Vor zwei Monaten hatte Tanja erfahren, dass ihr Vetter, der bisher in Stuttgart gelebt und gearbeitet hatte, einen neue Arbeitsstelle als Ingenieur in München antreten würde. Er hatte sie gebeten, ihm bei der Wohnungssuche behilflich zu sein. Daniel hatte den Wunsch geäußert, gern etwas ländlicher leben zu wollte.
Tanja hatte sofort an ihre Freundin Marlene gedacht, die ganz allein in einer riesigen Villa in Grünwald wohnte. Marlene hatte immer mal wieder davon gesprochen, sich einen Untermieter zu suchen, denn so allein in dem großen Haus fühlte sie sich nicht wohl. Sie hatte die Idee aber nie in die Tat umgesetzt.
Außerdem, so hatte Tanja sich überlegt, würden ihr frisch getrennter Lieblingsvetter und ihre schüchterne Freundin Marlene doch ein wunderschönes Paar abgeben. Vielleicht gelang es ihrem einfühlsamen Vetter, Marlenes Panzer zu knacken. Und vielleicht gelang es der schönen, scheuen Marlene, Daniel seinen Liebeskummer wegen Hanna vergessen zu lassen.

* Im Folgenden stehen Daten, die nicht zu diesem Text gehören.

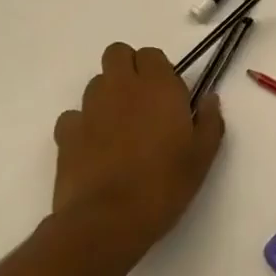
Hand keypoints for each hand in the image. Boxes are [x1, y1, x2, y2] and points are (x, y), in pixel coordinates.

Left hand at [52, 44, 224, 260]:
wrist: (107, 222)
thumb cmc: (163, 184)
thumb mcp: (202, 156)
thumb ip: (210, 120)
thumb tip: (209, 98)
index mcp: (158, 86)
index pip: (152, 54)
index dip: (158, 70)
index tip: (167, 96)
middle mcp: (122, 87)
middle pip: (117, 54)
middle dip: (127, 68)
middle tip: (141, 100)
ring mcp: (90, 108)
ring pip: (95, 83)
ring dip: (107, 95)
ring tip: (118, 127)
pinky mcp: (66, 134)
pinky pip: (72, 116)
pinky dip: (83, 125)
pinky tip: (94, 148)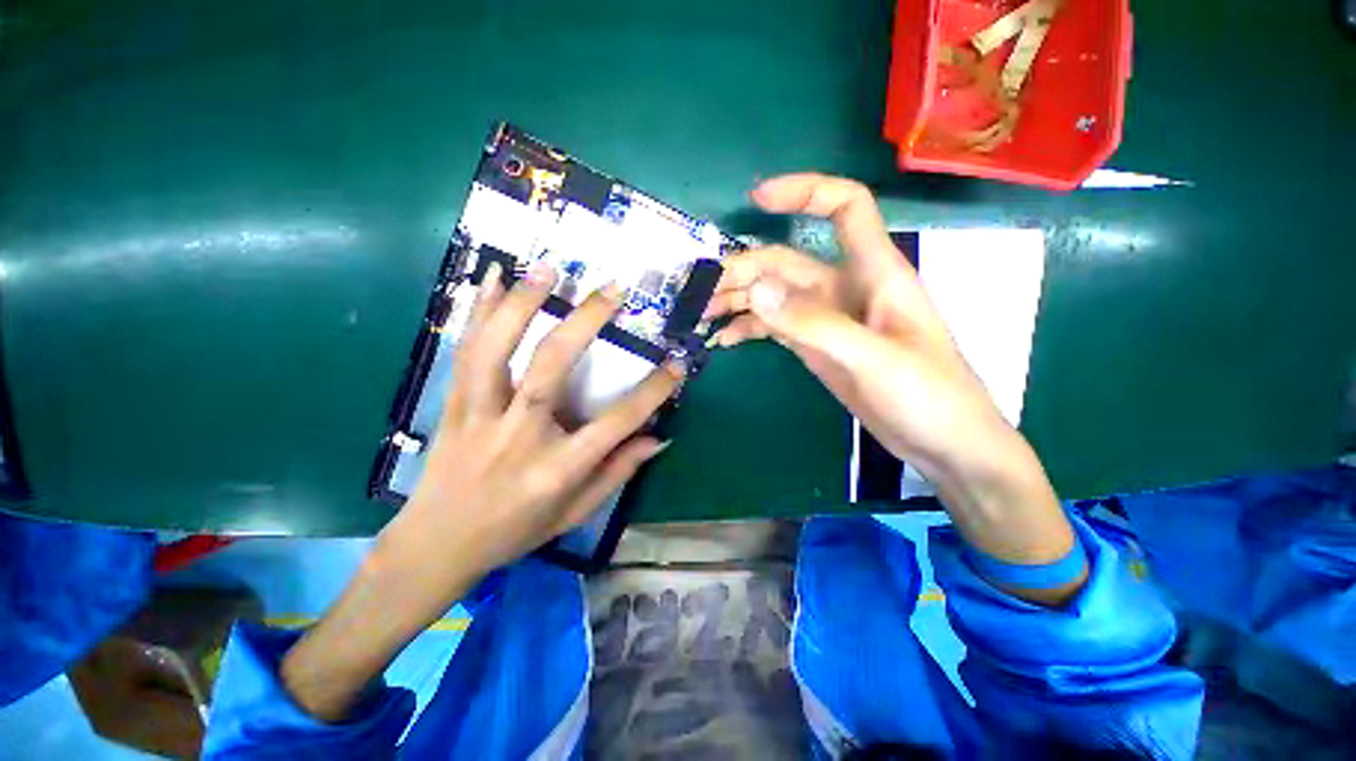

„Warum bist du eigentlich nicht bei Marlene eingezogen, wenn du so gut mit ihr befreundet bist und sie ein so schönes Haus mit viel Platz hat?“, fragte Daniel, als sie in der U-Bahn saßen.
„Daniel, du weißt doch, dass ich nicht dafür geboren bin, im Garten zu sitzen. Ich liebe Schwabing; ich brauche das pulsierende Leben um mich herum. Jedenfalls im Moment noch. Wenn ich mal Kinder habe, dann ziehe ich vielleicht auch aus der Stadt ins Grüne.“
„Was höre ich da? Mein Cousinchen spricht von Kindern! Ist dein Traumprinz endlich aufgetaucht?“
„Noch nicht. Ich bin immer noch dabei, möglichst viele Frösche zu küssen, in der Hoffnung, dass es mal plopp macht und einer zum Prinzen wird“, erwiderte Tanja grinsend.
Daniel antwortete nicht, sondern blickte wehmütig aus dem Fenster, vor dem der dunkle U-Bahn Tunnel vorbeizog.
„Hey, Daniel, du musst an Hanna denken, nicht?“, fragte Tanja mitfühlend. „Tut es noch sehr weh?“
„Ja, wenn ich an sie denke, macht mich das traurig. Hanna war schon eine Traumfrau für mich. Aber ich weiß inzwischen auch, dass ich Fehler gemacht habe. Ich hätte wissen müssen, dass das mit uns nicht klappt.“
„Was hast du denn für Fehler gemacht? Ich dachte, sie sei mit einem anderen Kerl durchgebrannt“, sagte Tanja überrascht.
„Ist sie auch, aber das war nur konsequent. Hanna hat immer gesagt, dass sie Karriere machen will, dass sie einige Jahre im Ausland arbeiten will, dass in ihr Leben keine eigene Familie passt. Ich habe das einfach nicht ernst genommen. Ich habe gehofft, dass sie das nicht wirklich so meint, denn ich wollte nie länger ins Ausland, und ich will unbedingt eine Familie mit vielen Kindern.“
„Und irgendwann ist euch dann klar geworden, dass diese beiden Lebensentwürfe nicht zusammenpassen?“, fragte Tanja.
„Hanna ist es klar geworden; mir wird es erst so langsam klar. Trotzdem trauere ich um die schöne Zeit mit ihr. Sie ist und bleibt eben eine wundervolle Frau.“
„Und ihr Neuer? Geht der mit ihr ins Ausland und hält ihr den Rücken frei für die Karriere?“
„Carlos ist Argentinier und mittlerweile zurück in sein Land gegangen – mit Hanna. Das mit dem Ausland hat also schon mal geklappt. Sein Vater hat dort eine große Im- und Exportfirma. Ich nehme an, dass Hanna da einen guten Job bekommt. So ein Sprungbrett konnte ich ihr nicht bieten“, sagte Daniel traurig.